PROJECT SUMMARY Chlamydia trachomatis is an obligate intracellular bacteria that is the most common bacterial sexually transmitted infection. Despite effective antibiotic treatment and screening programs, the prevalence of chlamydia continues to rise. Although the infection can be asymptomatic, some women experience serious long-term sequelae, including pelvic inflammatory disease, infertility, and ectopic pregnancy. For these reasons, a prophylactic vaccine against chlamydia is needed. However, significant gaps exist in our knowledge of the natural immune response to urogenital Chlamydia trachomatis infection. In particular, the specificity of antibodies elicited during infection, their functions, and their protective capacity are not well understood. The overall goal of this research is to design prophylactic antibody-eliciting vaccines against urogenital Chlamydia trachomatis infection. The objective of this proposal is to define the range of protective functions antibodies can have against Chlamydia trachomatis infection of the female urogenital tract, and use this knowledge to create vaccines that can elicit those antibodies. Our working hypothesis is that antibody responses that target proteins known to be involved in adhesion and entry into host cells or mediate pathology in the reproductive tract will be protective against urogenital Chlamydia trachomatis infection. In Aim 1, we will engineer epitope-specific vaccine candidates that will elicit high titer antibodies to Chlamydia trachomatis adhesion factors and define their immunogenicity in mouse immunization studies. In Aim 2, we will investigate the specific functions of vaccine-elicited antibodies to neutralize Chlamydia trachomatis infection in cell culture, mediate complement killing of Chlamydia trachomatis, and facilitate uptake and killing by neutrophils. In Aim 3, we will investigate the protective capacity of our vaccines in mouse models of Chlamydia infection. We will investigate the bacterial burden in the upper reproductive tract, bacterial shedding, pathology, and male urogenital tract infection. Overall, these studies will define the role of epitope-specific antibodies in urogenital Chlamydia trachomatis infection and lead to the identification of novel targets for Chlamydia trachomatis vaccine design.

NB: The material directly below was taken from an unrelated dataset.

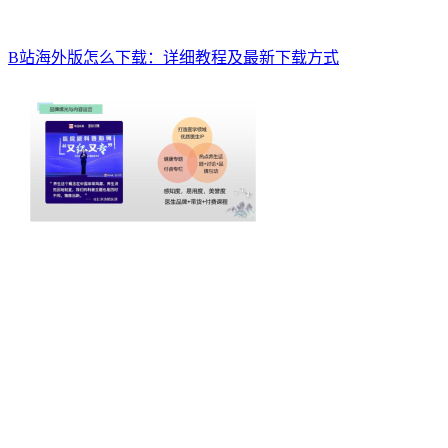
B站海外版怎么下载：详细教程及最新下载方式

项目概要 沙眼衣原体是一种专性细胞内细菌，是最常见的性传播细菌 感染。尽管采取了有效的抗生素治疗和筛查计划，但衣原体的流行仍在继续 上升。尽管感染可能无症状，但一些女性会出现严重的长期后遗症， 包括盆腔炎、不孕症和宫外孕。由于这些原因，需要采取预防措施 需要针对衣原体的疫苗。然而，我们对自然免疫的了解存在重大差距 对泌尿生殖道沙眼衣原体感染的反应。特别是，在过程中引发的抗体的特异性 感染、其功能和保护能力尚不清楚。本研究的总体目标 旨在设计针对泌尿生殖道沙眼衣原体感染的预防性抗体引发疫苗。这 该提案的目的是确定抗体针对衣原体的保护功能范围 女性泌尿生殖道的沙眼衣原体感染，并利用这些知识来制造可以引发沙眼衣原体感染的疫苗 那些抗体。我们的工作假设是，针对已知参与的蛋白质的抗体反应 在粘附和进入宿主细胞或介导生殖道病理学方面将起到保护作用 泌尿生殖道沙眼衣原体感染。在目标 1 中，我们将设计表位特异性候选疫苗 将引发针对沙眼衣原体粘附因子的高滴度抗体，并确定其免疫原性 小鼠免疫研究。在目标 2 中，我们将研究疫苗引发的抗体的特定功能 中和细胞培养物中的沙眼衣原体感染，介导补体杀死沙眼衣原体， 并促进中性粒细胞的摄取和杀伤。在目标 3 中，我们将研究疫苗的保护能力 在衣原体感染的小鼠模型中。我们将调查上生殖道的细菌负荷， 细菌脱落、病理学和男性泌尿生殖道感染。总体而言，这些研究将定义 泌尿生殖道沙眼衣原体感染中的表位特异性抗体并导致新的鉴定 沙眼衣原体疫苗设计的目标。